• Page text
════════════════════

First of all, the liquid silicone mix was poured into a mold, which had been fabricated using a computer numerical controlled (CNC) milling machine. The silicone poured in the mold was cured at 60 °C. Secondly, a base layer was formed by spin coating the liquid silicone on an acrylic plate at 400 rpm and cured at 60 °C. To bond these parts, the base layer was spin-coated with liquid silicone at 1800 rpm as an adhesive role. After that, the microchannel was brought into contact with the base layer, which contains the spin-coated liquid silicone. The bonded microchannel was cured at 60 °C for 30 min. After removing the unnecessary parts, a syringe was used to inject EGaIn into one end of the microchannel. Simultaneously, the air in the microchannel was evacuated using a second syringe at the opposite end. After injection, wires were connected through the holes made by the syringes, and the holes were filled with silicone to seal the channel to ensure the EGaIn do not spill out. Two completed sensors are shown in Figure 4.

3. Modeling of Finger Joints

3.1. Modeling of Four Fingers

Basically, the soft sensors were designed to measure linear displacement as the finger motions can be converted to linear displacement above the finger joints. Based on this, complex finger joints were modeled and the models were used to determine the sensor positions required to measure the complex finger motion, and extract joint angles.

The PIP and DIP joints have a single DOF, and therefore do not need complicated models. Also, the MCP joint was typically modeled as a universal joint with two DOFs, including the flexion/extension and abduction/adduction motions. The location of the soft sensor was determined by the rotation axis based on the models. Thus, the positioning of the soft sensors at the MCP, and PIP joints is obvious as shown in Figure 6a.

For the flexion/extension of the MCP, PIP and DIP joints, cylindrical models, which mean the change in circular arc was converted into the angle, were applied as shown in Figure 6a. The length change of the sensing unit at the MCP and PIP joints (ΔL_FE,MCP and ΔL_FE,PIP, respectively), were converted to the joint angle through a biomechanical model that was applied to calculate tendon excursions in the extensor muscles [15]. The flexion/extension angles of the MCP and PIP joints were calculated assuming that each joint defines a circle with radii of $r_{MCP}$ and $r_{PIP}$, respectively. Please note that the DIP joint can be modeled similarly with the MCP and DIP joints as shown in Figure 6a, but the DIP joint angle was not directly measured because the DIP joint angle can be estimated by the PIP joint angle due to the musculoskeletal dependency [15]. As a result, the linear displacement on the skin at the MCP and PIP joints were converted with ${\theta }_{FE,MCP}$ and ${\theta }_{FE,PIP}$, and the DIP joint angle was calculated from the PIP joint angle, as follows:

$$\begin{array}{ccc}\hfill \Delta {\theta }_{FE,MCP}& =& \frac{\Delta L_{FE,MCP}}{r_{MCP}}\hfill \end{array}$$

(2)

════════════════════

From the passage on soft finger-joint sensors, extract the portion starting with "The PIP and" and going on through "obvious as shown in Figure 6a.".

(Data items)
════════════════════

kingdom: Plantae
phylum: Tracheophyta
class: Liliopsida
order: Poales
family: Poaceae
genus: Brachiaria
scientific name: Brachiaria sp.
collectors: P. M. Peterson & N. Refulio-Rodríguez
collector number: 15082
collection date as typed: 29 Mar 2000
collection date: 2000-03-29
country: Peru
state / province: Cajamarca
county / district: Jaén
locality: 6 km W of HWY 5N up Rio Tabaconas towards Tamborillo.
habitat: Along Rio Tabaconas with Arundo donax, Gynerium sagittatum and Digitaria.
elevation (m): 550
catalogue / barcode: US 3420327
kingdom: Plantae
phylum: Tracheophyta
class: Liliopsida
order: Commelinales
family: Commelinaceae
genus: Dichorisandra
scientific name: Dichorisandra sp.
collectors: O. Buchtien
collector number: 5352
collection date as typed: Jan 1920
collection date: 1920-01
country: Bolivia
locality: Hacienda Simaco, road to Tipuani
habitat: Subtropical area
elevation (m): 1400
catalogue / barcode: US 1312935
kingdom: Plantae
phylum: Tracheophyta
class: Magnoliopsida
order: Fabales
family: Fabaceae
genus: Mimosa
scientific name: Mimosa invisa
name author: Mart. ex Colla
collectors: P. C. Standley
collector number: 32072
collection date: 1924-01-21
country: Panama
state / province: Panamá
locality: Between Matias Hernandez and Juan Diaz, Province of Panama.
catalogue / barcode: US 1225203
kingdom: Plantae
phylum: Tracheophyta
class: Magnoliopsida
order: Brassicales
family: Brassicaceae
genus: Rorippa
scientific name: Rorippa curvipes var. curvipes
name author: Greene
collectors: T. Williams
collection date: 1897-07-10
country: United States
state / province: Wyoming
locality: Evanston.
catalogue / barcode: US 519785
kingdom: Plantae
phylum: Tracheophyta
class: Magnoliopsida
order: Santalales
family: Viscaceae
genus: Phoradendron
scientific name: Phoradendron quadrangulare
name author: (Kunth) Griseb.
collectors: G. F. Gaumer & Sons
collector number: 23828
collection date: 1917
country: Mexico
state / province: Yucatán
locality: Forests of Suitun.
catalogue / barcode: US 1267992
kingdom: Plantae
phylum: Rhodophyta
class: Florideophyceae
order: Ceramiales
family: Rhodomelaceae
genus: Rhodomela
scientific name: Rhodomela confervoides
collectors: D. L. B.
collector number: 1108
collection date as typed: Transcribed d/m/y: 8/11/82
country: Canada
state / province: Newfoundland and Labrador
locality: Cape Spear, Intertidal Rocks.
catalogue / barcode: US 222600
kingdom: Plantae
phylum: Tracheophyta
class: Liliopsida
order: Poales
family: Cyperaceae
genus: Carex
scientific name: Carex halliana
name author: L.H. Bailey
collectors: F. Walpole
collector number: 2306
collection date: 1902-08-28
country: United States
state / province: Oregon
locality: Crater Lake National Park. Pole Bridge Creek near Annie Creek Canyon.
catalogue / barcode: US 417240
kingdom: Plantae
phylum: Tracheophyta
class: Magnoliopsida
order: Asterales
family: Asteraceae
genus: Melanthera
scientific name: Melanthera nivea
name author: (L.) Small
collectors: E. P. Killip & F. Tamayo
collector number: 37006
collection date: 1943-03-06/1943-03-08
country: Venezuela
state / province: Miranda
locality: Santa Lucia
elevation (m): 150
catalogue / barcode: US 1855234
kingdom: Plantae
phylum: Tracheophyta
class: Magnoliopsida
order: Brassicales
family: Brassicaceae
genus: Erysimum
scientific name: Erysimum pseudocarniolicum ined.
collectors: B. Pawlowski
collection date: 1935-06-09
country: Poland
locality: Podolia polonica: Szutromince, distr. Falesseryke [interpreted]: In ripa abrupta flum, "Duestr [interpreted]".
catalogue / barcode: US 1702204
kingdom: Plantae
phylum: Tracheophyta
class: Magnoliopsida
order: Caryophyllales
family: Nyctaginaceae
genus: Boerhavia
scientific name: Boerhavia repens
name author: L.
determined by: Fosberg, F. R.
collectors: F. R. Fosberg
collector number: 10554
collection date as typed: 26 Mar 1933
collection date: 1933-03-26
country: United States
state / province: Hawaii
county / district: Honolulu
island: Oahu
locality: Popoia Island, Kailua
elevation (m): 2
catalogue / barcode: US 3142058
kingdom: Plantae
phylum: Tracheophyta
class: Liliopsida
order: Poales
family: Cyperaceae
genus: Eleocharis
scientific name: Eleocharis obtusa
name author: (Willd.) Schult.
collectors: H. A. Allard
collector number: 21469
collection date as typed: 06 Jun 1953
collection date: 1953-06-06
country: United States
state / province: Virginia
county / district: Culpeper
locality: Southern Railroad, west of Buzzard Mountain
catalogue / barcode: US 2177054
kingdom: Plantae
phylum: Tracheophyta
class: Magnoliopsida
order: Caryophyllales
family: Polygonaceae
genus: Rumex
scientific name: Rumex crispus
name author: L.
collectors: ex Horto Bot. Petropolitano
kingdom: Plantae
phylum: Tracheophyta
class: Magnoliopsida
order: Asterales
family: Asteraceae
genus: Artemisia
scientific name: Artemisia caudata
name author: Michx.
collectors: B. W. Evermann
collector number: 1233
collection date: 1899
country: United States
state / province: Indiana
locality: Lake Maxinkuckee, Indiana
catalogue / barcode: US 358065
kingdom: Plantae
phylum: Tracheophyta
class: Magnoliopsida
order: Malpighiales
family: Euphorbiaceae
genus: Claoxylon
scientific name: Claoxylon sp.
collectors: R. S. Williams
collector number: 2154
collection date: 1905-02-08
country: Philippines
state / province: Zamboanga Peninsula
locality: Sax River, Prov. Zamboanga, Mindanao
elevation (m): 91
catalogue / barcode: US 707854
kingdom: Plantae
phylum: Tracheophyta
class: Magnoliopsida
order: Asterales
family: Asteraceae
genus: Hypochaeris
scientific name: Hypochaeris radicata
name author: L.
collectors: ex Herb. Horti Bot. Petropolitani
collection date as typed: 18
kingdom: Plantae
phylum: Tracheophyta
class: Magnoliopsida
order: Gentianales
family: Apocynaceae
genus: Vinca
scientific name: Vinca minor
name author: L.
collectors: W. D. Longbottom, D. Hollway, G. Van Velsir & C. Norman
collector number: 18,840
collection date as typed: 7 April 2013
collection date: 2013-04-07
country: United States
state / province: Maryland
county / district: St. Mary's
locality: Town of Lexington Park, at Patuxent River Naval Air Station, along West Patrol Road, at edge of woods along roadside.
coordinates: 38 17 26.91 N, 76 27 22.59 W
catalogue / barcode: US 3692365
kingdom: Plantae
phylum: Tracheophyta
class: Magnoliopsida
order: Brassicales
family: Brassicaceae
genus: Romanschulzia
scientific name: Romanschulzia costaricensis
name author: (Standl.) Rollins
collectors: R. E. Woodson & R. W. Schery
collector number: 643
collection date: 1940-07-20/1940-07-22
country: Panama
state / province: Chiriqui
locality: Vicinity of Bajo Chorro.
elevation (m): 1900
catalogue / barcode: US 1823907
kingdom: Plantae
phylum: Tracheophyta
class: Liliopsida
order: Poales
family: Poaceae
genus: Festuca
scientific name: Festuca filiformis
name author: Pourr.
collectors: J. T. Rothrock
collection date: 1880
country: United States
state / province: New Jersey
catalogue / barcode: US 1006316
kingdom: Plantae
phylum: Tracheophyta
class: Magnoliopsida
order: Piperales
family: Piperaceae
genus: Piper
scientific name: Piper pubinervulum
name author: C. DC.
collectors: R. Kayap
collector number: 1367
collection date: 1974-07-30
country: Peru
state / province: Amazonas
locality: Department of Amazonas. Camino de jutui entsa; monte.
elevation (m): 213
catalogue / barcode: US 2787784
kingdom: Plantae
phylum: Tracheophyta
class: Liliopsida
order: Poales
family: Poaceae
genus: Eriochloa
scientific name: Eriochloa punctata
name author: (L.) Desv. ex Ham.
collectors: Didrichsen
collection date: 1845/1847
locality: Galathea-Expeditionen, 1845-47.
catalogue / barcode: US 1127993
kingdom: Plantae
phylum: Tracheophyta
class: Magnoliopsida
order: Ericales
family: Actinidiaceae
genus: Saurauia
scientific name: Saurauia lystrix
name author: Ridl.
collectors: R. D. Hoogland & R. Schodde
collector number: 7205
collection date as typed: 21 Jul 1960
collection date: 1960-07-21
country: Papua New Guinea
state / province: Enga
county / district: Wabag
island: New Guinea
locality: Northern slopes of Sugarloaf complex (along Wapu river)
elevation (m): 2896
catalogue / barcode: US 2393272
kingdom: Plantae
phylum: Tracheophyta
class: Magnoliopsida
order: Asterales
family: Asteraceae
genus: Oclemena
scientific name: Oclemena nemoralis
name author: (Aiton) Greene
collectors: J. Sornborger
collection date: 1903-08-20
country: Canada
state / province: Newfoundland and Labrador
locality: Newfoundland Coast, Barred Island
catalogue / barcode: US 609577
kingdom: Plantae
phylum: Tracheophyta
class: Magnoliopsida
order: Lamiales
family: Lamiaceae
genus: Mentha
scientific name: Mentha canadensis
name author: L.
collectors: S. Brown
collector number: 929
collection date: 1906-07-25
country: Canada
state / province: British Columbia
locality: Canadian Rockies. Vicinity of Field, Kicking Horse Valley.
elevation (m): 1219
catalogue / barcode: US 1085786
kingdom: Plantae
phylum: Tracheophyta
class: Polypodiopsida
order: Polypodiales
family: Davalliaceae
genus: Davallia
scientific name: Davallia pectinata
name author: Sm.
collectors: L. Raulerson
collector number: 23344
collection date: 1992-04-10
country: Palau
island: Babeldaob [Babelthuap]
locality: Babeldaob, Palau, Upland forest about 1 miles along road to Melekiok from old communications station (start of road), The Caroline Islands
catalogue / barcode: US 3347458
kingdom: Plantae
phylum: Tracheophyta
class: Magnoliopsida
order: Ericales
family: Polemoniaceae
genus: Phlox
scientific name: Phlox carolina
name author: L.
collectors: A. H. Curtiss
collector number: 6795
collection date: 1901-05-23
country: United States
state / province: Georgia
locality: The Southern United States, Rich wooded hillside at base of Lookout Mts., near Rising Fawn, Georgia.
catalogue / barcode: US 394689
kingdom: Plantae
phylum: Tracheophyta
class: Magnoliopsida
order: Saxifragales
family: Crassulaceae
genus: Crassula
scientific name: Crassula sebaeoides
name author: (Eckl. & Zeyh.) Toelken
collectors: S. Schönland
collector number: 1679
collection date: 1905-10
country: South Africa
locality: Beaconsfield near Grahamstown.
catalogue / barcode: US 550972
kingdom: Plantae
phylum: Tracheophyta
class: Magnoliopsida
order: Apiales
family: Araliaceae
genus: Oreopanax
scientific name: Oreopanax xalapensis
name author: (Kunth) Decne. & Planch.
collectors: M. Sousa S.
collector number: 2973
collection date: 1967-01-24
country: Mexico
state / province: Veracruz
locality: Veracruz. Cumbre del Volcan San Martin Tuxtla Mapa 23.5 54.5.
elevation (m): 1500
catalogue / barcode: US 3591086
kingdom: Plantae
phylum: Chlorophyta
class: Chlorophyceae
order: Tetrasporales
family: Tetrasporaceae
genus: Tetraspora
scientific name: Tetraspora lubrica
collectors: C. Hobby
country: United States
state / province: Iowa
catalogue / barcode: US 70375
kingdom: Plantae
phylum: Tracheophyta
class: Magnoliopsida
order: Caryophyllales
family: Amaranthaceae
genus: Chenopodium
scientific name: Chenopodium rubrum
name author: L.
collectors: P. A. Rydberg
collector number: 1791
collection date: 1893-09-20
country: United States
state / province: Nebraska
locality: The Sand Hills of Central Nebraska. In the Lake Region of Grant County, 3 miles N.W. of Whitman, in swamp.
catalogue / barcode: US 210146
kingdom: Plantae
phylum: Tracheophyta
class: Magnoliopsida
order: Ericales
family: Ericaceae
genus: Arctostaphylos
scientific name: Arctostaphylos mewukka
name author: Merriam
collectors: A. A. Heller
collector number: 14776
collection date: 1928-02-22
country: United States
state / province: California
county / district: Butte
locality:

════════════════════

• Answer in full
The PIP and DIP joints have a single DOF, and therefore do not need complicated models. Also, the MCP joint was typically modeled as a universal joint with two DOFs, including the flexion/extension and abduction/adduction motions. The location of the soft sensor was determined by the rotation axis based on the models. Thus, the positioning of the soft sensors at the MCP, and PIP joints is obvious as shown in Figure 6a.